Competition enforcers also mine for speculative, non-privileged statements made about antitrust risk in documents. For example, in the DOJ's complaint to block a transaction between book publishers, the DOJ cited the seller-CEO's email around the time the seller went up for sale, but before the deal was announced, where he opined that he was "pretty sure that the Department of Justice wouldn't allow [the buyer] to buy us...[.]" In its complaint to block UnitedHealth's acquisition of Amedisys, the DOJ pointed to an email from seller's CEO to other C-Suite executives about antitrust risks and likely divestitures, noting such documents "were clearly relevant to the potential impact of this merger on competition." Agencies use such comments about antitrust risks to show the parties anticipated competitive problems and to undercut ex post explanations.
On the other hand, absent compelling internal deal documents, particularly in cases involving more nuanced theories of harm, courts may be less inclined to rule in favor of the government.

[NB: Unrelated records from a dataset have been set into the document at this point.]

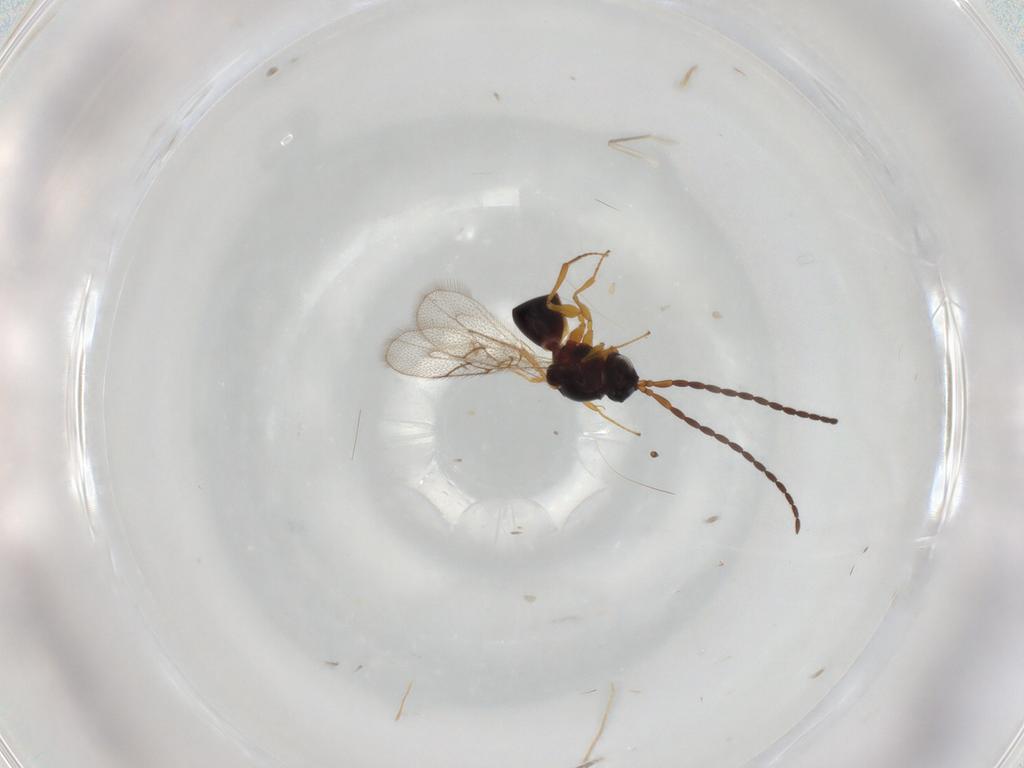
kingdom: Animalia
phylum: Arthropoda
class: Insecta
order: Hymenoptera
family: Figitidae
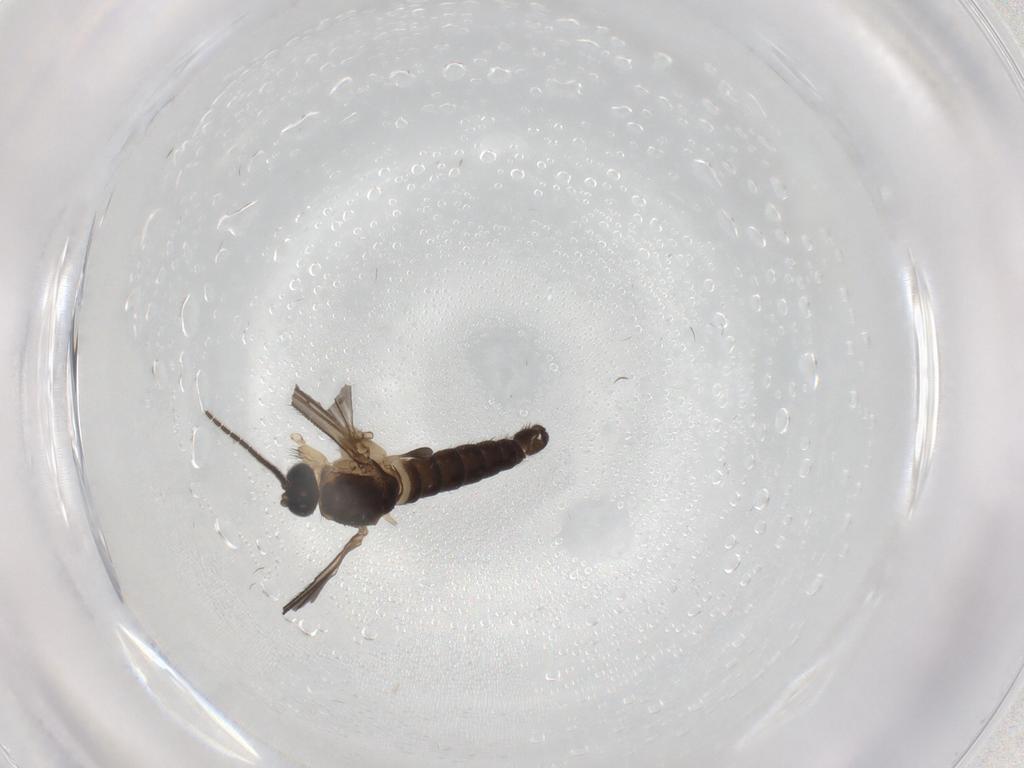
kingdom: Animalia
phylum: Arthropoda
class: Insecta
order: Diptera
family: Sciaridae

In the FTC's challenge to the Evonik/PeroxyChem merger, where Dechert represented the seller PeroxyChem, the court put it bluntly: "Lacking a smoking gun, the FTC fires away with a few squirt guns." In another recent case, the district court sided with Microsoft in the FTC's challenge of Microsoft's acquisition of Activision Blizzard, emphasizing the absence of internal documents that contradicted Microsoft's narrative:
"Despite the completion of extensive discovery in the FTC administrative proceeding, including production of nearly 1 million documents and 30 depositions, the FTC has not identified a single document which contradicts Microsoft's publicly-stated commitment to make Call of Duty available on PlayStation (and Nintendo Switch). [...] The public commitment to keep Call of Duty multiplatform, and the absence of any documents contradicting those words, strongly suggests the combined firm probably will not withhold Call of Duty from PlayStation."